А почему бы ей не смеяться? Смеяться ведь лучше, чем плакать. Особенно, если и то и другое бесполезно.
Слышишь? Оказывается, всё очень просто, если относиться к жизни просто.
Ночью каждый таков, каким ему бы следовало быть, а не такой, каким он стал.
Вам, должно быть, нелегко живётся, если вы всё ещё верите в справедливость.
— Вы улыбаетесь, — сказал он, — И вы так спокойны? Почему вы не кричите?
— Я кричу, — возразил Гребер, — только вы не слышите.
Умирают всегда слишком рано, даже если человеку девяносто.
Уж мы такие! Ужасно боимся собственных чувств. А когда они возникают — готовы считать себя обманщиками.
Мы оправдываем необходимостью всё, что мы сами делаем. Когда мы бомбим города — это стратегическая необходимость, а когда бомбят наши города — это гнусное преступление.
Если бы каждый не старался непременно убедить другого в своей правде, люди, может быть, реже воевали бы.
... в тылу война совсем иная... На фронте каждому приходится бояться только за себя; если у кого брат в этой же роте, так и то уж много. А здесь у каждого семья, и стреляют, значит, не только в него: стреляют в одного, а отзывается у всех. Это двойная, тройная и даже десятикратная война.
— А хоть что-нибудь имеет значение?
— Да, имеет, — [...]. — То, что мы уже не мертвецы, — сказал он. — И то что мы еще не мертвецы.
— ... но это хороший пёс.
— И притом людоед.
Фрезенбург обернулся.
— Все мы людоеды.
— Почему?
— Потому что так оно и есть. Мы, как и он, воображаем, что мы хорошие. И нам, как ему, хочется немножко тепла, и света, и дружбы.
— Вот ваша книга о Швейцарии. Ее немножко подмочило дождем. Чуть было не потерял, а потом нашел и спас.
— Могли и не спасать. Мечты спасать не нужно.
— Нет, нужно. А что же еще?
— Веру. Мечты придут опять.
Слова таяли в сумраке, они утратили свой смысл, а то, что было полно смысла, жило без слов, и о нем невозможно было говорить.
Тотальное правительство — тотальное поражение.
Вы спрашиваете, достаточно ли осталось людей, чтобы начать все заново? Христианство началось с нескольких рыбаков, с нескольких верующих в катакомбах и с тех, кто уцелел на аренах Рима.
Церковь — это единственная диктатура, которая выстояла века.
Вечно мы забываем, что в любое время можно самому поставить точку. Мы получили это в дар вместе с так называемым разумом.
Ненавидеть! Кто может позволить себе такую роскошь? Ненависть делает человека неосторожным.
— ... Нет, приятель, толстым женщинам не надо реветь...
(...)
— Почему?
— Не идут им слёзы. Не подходят к их пышным формам. Толстые женщины должны хохотать.

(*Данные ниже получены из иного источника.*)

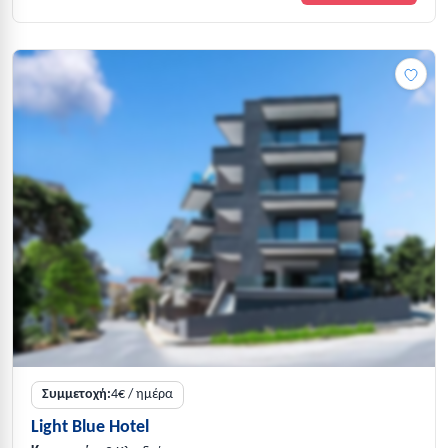
Συμμετοχή:
4€ / ημέρα
Light Blue Hotel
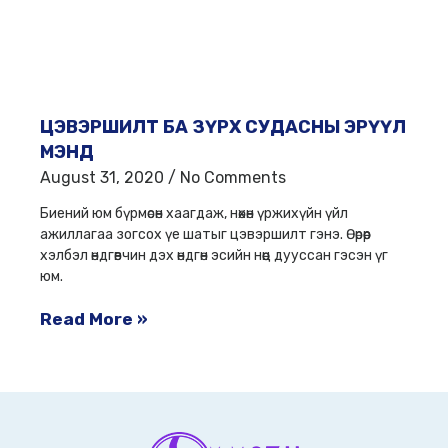
ЦЭВЭРШИЛТ БА ЗҮРХ СУДАСНЫ ЭРҮҮЛ
МЭНД
August 31, 2020
No Comments
Биений юм бүрмөсөн хаагдаж, нөхөн үржихүйн үйл
ажиллагаа зогсох үе шатыг цэвэршилт гэнэ. Өөрөөр
хэлбэл өндгөвчин дэх өндгөн эсийн нөөц дууссан гэсэн үг
юм.
Read More »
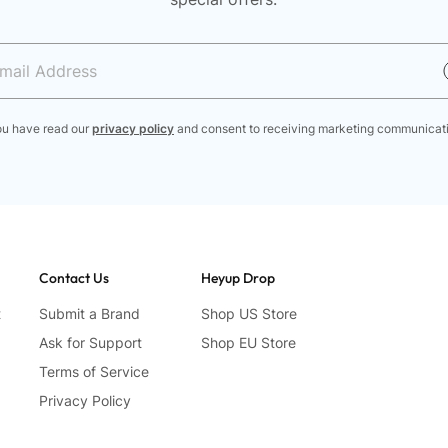
ou have read our
privacy policy
and consent to receiving marketing communicat
Contact Us
Heyup Drop
t
Submit a Brand
Shop US Store
Ask for Support
Shop EU Store
Terms of Service
Privacy Policy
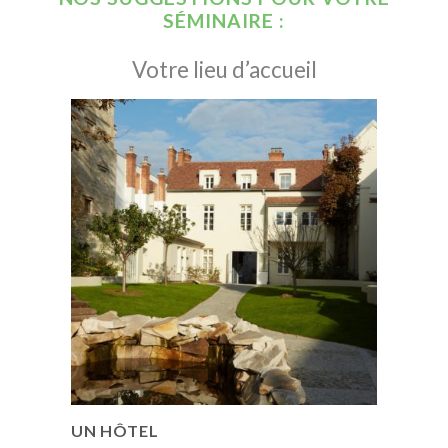
SÉMINAIRE :
Votre lieu d’accueil
UN HÔTEL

Природа сама по себе уже давно перестала для них существовать, она была хороша или плоха только в связи с войной. Как защита или угроза.

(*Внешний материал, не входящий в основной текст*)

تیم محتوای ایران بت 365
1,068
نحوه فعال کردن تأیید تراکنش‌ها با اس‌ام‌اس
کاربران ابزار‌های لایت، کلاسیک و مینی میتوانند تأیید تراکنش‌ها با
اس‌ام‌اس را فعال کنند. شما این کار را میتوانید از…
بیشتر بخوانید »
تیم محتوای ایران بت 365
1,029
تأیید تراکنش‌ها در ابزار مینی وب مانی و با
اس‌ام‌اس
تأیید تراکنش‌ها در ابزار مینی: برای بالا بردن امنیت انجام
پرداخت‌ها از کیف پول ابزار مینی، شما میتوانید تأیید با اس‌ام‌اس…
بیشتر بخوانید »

— Мне кажется, для нашего возраста у нас слишком большой опыт отчаяния. Давай забудем о нем.
— И слишком большой опыт забвения.
... как безнадёжно обречены всякая справедливость и сострадание: им суждено вечно разбиваться о равнодушие, себялюбие и страх!
Храбр тот, кто имеет возможность защищаться. Всё остальное — бахвальство.
Совесть обычно мучит не тех, кто виноват.
Расставаясь, никогда не знаешь, увидишься ли снова.
Ишь ты чего захотел, справедливости! Да разве она есть для военных?
Ведь чудо всегда ждёт нас где-то рядом с отчаянием.
Мир, — сказал он, — мир не стоит на месте. И если отчаиваешься в собственной стране, надо верить в него. Затмение солнца возможно, но только не вечная ночь. Во всяком случае, на нашей планете. Не надо так быстро сдаваться и впадать в отчаяние.
Раньше мы поднимали глаза к небу, чтобы молиться. А теперь — поднимаем, чтобы проклинать.
Слишком часто он до сих пор отводил глаза и ничего знать не хотел. И не только он, так же поступали и сотни тысяч других, надеясь этим успокоить свою совесть. Он больше не хотел отводить глаза. Не хотел увиливать.
Иногда удаётся спросить себя, только когда спросишь другого.
Пока тебя мучит множество вопросов, ты ни на что и не способен. И только когда уже ничего не ждёшь, ты открыт для всего и не ведаешь страха.
Если судить по виду, преступников не было бы вовсе.
Хорошо, когда есть сигареты. Иногда это даже лучше, чем друзья. Сигареты не сбивают с толку. Они молчаливые друзья.
Действуй, пока никто не успел тебе запретить.